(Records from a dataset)
######

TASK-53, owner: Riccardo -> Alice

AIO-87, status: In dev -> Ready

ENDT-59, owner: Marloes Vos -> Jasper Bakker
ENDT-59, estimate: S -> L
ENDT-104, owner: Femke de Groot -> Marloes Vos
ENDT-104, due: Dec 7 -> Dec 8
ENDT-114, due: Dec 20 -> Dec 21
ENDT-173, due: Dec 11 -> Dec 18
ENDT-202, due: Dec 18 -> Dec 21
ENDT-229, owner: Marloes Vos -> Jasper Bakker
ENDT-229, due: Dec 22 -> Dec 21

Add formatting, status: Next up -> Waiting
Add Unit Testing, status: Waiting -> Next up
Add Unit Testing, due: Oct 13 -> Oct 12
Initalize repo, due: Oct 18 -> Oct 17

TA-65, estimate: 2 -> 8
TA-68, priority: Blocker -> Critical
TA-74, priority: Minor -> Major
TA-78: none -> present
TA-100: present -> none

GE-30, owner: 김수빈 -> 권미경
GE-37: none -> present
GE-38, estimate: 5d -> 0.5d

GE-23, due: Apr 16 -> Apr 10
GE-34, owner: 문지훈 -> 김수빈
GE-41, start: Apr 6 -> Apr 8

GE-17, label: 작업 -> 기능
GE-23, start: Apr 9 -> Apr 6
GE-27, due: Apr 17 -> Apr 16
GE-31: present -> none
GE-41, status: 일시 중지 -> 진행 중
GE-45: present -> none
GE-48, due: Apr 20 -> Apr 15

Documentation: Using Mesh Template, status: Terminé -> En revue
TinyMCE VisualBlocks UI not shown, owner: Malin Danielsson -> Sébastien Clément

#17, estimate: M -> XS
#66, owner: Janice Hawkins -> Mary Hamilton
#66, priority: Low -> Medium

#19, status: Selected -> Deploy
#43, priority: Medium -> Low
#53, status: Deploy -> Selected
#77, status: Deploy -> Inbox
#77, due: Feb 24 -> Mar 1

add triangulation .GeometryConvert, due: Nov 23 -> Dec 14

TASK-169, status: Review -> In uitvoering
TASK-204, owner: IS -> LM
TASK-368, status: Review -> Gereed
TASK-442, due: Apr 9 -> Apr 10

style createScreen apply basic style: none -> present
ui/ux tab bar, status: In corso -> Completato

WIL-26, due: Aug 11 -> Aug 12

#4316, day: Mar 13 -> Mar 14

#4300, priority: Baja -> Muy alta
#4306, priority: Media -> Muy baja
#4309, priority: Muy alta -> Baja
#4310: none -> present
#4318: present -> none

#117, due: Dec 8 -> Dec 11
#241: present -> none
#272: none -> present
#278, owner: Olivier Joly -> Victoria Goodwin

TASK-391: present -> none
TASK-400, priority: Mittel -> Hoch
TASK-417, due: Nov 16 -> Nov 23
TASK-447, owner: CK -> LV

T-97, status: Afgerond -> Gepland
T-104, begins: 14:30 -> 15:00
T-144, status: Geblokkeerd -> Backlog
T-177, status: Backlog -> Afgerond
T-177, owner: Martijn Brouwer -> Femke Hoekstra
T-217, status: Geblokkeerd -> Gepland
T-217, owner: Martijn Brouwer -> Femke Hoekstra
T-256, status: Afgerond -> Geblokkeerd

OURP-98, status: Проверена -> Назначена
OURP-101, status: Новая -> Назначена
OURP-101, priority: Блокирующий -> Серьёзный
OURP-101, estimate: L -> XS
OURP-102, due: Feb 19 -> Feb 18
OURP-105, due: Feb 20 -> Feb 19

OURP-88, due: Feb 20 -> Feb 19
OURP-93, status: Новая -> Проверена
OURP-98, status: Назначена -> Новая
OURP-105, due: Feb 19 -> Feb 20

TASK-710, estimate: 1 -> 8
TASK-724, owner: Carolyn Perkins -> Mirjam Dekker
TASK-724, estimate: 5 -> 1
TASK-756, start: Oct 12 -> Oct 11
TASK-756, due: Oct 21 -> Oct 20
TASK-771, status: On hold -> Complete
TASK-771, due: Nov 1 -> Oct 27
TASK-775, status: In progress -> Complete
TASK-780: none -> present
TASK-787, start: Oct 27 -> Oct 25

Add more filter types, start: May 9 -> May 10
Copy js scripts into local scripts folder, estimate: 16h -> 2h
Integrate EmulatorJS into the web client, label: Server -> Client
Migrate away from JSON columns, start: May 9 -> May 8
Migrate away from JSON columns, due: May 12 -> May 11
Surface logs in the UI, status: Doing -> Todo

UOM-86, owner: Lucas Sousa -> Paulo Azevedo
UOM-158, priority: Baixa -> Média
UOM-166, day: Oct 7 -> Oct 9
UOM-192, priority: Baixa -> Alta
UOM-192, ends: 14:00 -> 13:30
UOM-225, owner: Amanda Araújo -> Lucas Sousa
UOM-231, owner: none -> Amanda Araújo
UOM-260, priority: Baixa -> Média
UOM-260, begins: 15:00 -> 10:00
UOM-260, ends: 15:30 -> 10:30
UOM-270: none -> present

######

- **Request**: Write the records out again. Keep every line exactly as it is.

- **Reply**:
TASK-53, owner: Riccardo -> Alice

AIO-87, status: In dev -> Ready

ENDT-59, owner: Marloes Vos -> Jasper Bakker
ENDT-59, estimate: S -> L
ENDT-104, owner: Femke de Groot -> Marloes Vos
ENDT-104, due: Dec 7 -> Dec 8
ENDT-114, due: Dec 20 -> Dec 21
ENDT-173, due: Dec 11 -> Dec 18
ENDT-202, due: Dec 18 -> Dec 21
ENDT-229, owner: Marloes Vos -> Jasper Bakker
ENDT-229, due: Dec 22 -> Dec 21

Add formatting, status: Next up -> Waiting
Add Unit Testing, status: Waiting -> Next up
Add Unit Testing, due: Oct 13 -> Oct 12
Initalize repo, due: Oct 18 -> Oct 17

TA-65, estimate: 2 -> 8
TA-68, priority: Blocker -> Critical
TA-74, priority: Minor -> Major
TA-78: none -> present
TA-100: present -> none

GE-30, owner: 김수빈 -> 권미경
GE-37: none -> present
GE-38, estimate: 5d -> 0.5d

GE-23, due: Apr 16 -> Apr 10
GE-34, owner: 문지훈 -> 김수빈
GE-41, start: Apr 6 -> Apr 8

GE-17, label: 작업 -> 기능
GE-23, start: Apr 9 -> Apr 6
GE-27, due: Apr 17 -> Apr 16
GE-31: present -> none
GE-41, status: 일시 중지 -> 진행 중
GE-45: present -> none
GE-48, due: Apr 20 -> Apr 15

Documentation: Using Mesh Template, status: Terminé -> En revue
TinyMCE VisualBlocks UI not shown, owner: Malin Danielsson -> Sébastien Clément

#17, estimate: M -> XS
#66, owner: Janice Hawkins -> Mary Hamilton
#66, priority: Low -> Medium

#19, status: Selected -> Deploy
#43, priority: Medium -> Low
#53, status: Deploy -> Selected
#77, status: Deploy -> Inbox
#77, due: Feb 24 -> Mar 1

add triangulation .GeometryConvert, due: Nov 23 -> Dec 14

TASK-169, status: Review -> In uitvoering
TASK-204, owner: IS -> LM
TASK-368, status: Review -> Gereed
TASK-442, due: Apr 9 -> Apr 10

style createScreen apply basic style: none -> present
ui/ux tab bar, status: In corso -> Completato

WIL-26, due: Aug 11 -> Aug 12

#4316, day: Mar 13 -> Mar 14

#4300, priority: Baja -> Muy alta
#4306, priority: Media -> Muy baja
#4309, priority: Muy alta -> Baja
#4310: none -> present
#4318: present -> none

#117, due: Dec 8 -> Dec 11
#241: present -> none
#272: none -> present
#278, owner: Olivier Joly -> Victoria Goodwin

TASK-391: present -> none
TASK-400, priority: Mittel -> Hoch
TASK-417, due: Nov 16 -> Nov 23
TASK-447, owner: CK -> LV

T-97, status: Afgerond -> Gepland
T-104, begins: 14:30 -> 15:00
T-144, status: Geblokkeerd -> Backlog
T-177, status: Backlog -> Afgerond
T-177, owner: Martijn Brouwer -> Femke Hoekstra
T-217, status: Geblokkeerd -> Gepland
T-217, owner: Martijn Brouwer -> Femke Hoekstra
T-256, status: Afgerond -> Geblokkeerd

OURP-98, status: Проверена -> Назначена
OURP-101, status: Новая -> Назначена
OURP-101, priority: Блокирующий -> Серьёзный
OURP-101, estimate: L -> XS
OURP-102, due: Feb 19 -> Feb 18
OURP-105, due: Feb 20 -> Feb 19

OURP-88, due: Feb 20 -> Feb 19
OURP-93, status: Новая -> Проверена
OURP-98, status: Назначена -> Новая
OURP-105, due: Feb 19 -> Feb 20

TASK-710, estimate: 1 -> 8
TASK-724, owner: Carolyn Perkins -> Mirjam Dekker
TASK-724, estimate: 5 -> 1
TASK-756, start: Oct 12 -> Oct 11
TASK-756, due: Oct 21 -> Oct 20
TASK-771, status: On hold -> Complete
TASK-771, due: Nov 1 -> Oct 27
TASK-775, status: In progress -> Complete
TASK-780: none -> present
TASK-787, start: Oct 27 -> Oct 25

Add more filter types, start: May 9 -> May 10
Copy js scripts into local scripts folder, estimate: 16h -> 2h
Integrate EmulatorJS into the web client, label: Server -> Client
Migrate away from JSON columns, start: May 9 -> May 8
Migrate away from JSON columns, due: May 12 -> May 11
Surface logs in the UI, status: Doing -> Todo

UOM-86, owner: Lucas Sousa -> Paulo Azevedo
UOM-158, priority: Baixa -> Média
UOM-166, day: Oct 7 -> Oct 9
UOM-192, priority: Baixa -> Alta
UOM-192, ends: 14:00 -> 13:30
UOM-225, owner: Amanda Araújo -> Lucas Sousa
UOM-231, owner: none -> Amanda Araújo
UOM-260, priority: Baixa -> Média
UOM-260, begins: 15:00 -> 10:00
UOM-260, ends: 15:30 -> 10:30
UOM-270: none -> present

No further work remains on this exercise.